Нашли эту могилку и сели внутри оградки на скамеечку. На вкопанный перед ней столик с ржавой железной ножкой поставили водку и выложили из сумки бутерброды, порезанные вдоль начетверо свежие огурчики.

– Ты что-то помнишь из юности? – спросил Понырев, когда помянули Анжелику.

– Да особо и нечего вспомнить… Помню, как после танцев чувих разных цеплял, как вёл к себе на хату. Включал цветомузыку. И пилил.

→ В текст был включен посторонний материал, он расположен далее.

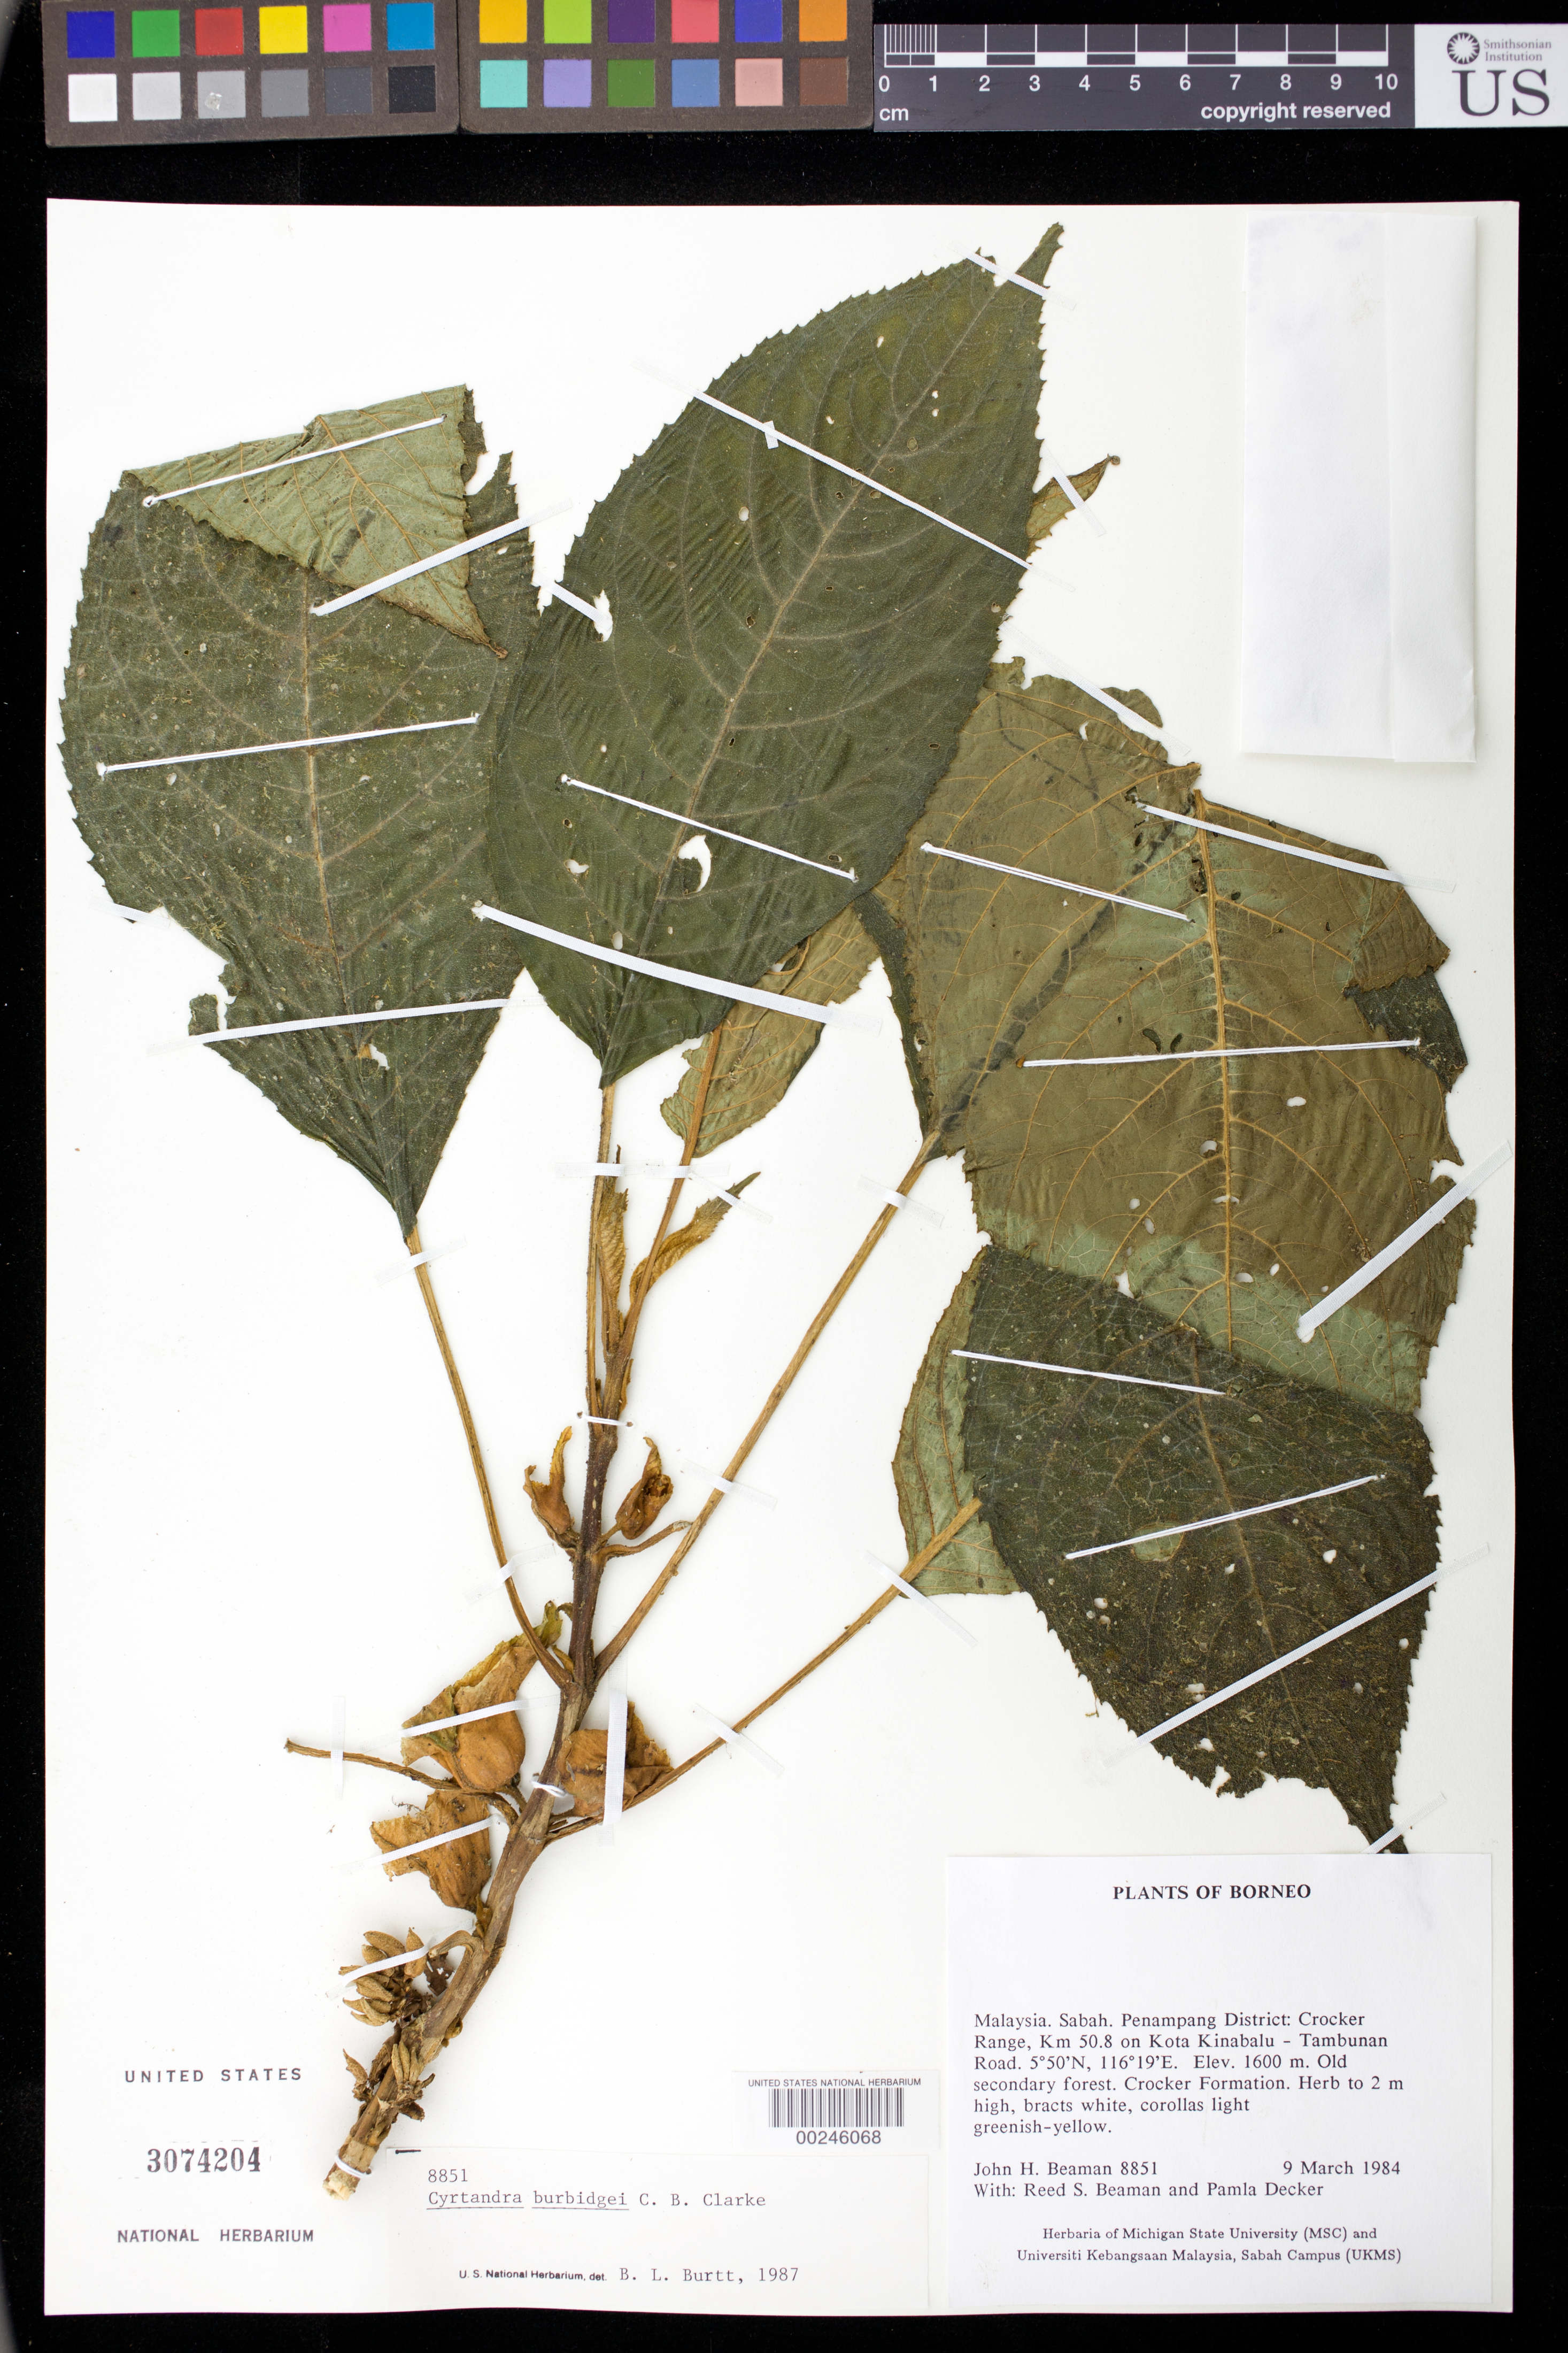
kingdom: Plantae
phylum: Tracheophyta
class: Magnoliopsida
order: Lamiales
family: Gesneriaceae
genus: Cyrtandra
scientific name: Cyrtandra burbidgei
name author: C.B. Clarke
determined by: Burtt, B. L.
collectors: J. H. Beaman, R. S. Beaman & P. Decker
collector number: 8851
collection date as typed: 09 Mar 1984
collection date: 1984-03-09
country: Malaysia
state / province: Sabah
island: Borneo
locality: Penampang dist, crocker range, km 50.8 on kota kinabalu - tambunan road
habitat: Old secondary forest, Crocker Formation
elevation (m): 1600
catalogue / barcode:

– А я помню, как один раз, один-единственный раз проводил Анжелику домой после репетиции. А потом её не стало.

– Да, припоминаю это дело. Неверность. Обида. Таблетки. Жутко вспомнить.

– И я вспоминаю иногда…

Она заглянула в танцевальный зал сталинской постройки поселкового Дома культуры, где разучивали новые песни парни из молодёжного ансамбля «Вдохновение». Робко приоткрыв массивную старинную дверь, просунула свою белокурую с короткой стрижкой головку в веющее сквозняком и запахом разогретой электроаппаратуры пространство.

Барабанщик Вовочка Алексеев по прозвищу Скворец, заметив постороннее лицо, прекратил стучать свои любимые переходы и крикнул ребят, сидевших в каморке перед магнитофоном:

– Эй, мужики! Смотрите, кто пришёл!

Они застряли на разборе одного места в магнитофонной записи. Клавишник Ромка никак не мог сыграть на слух мелодию. Выходили совсем не те ноты. Выскочили злые.

Увидев белокурую головку, торчащую в дверях, смотрели туда, скучившись на сцене в углу, и дулись.

– Ребята, можно к вам?

Она вошла в залу в легкой белой водолазке и джинсах. Закрыла за собой дверь и прижалась к ней, точно её сейчас будут расстреливать.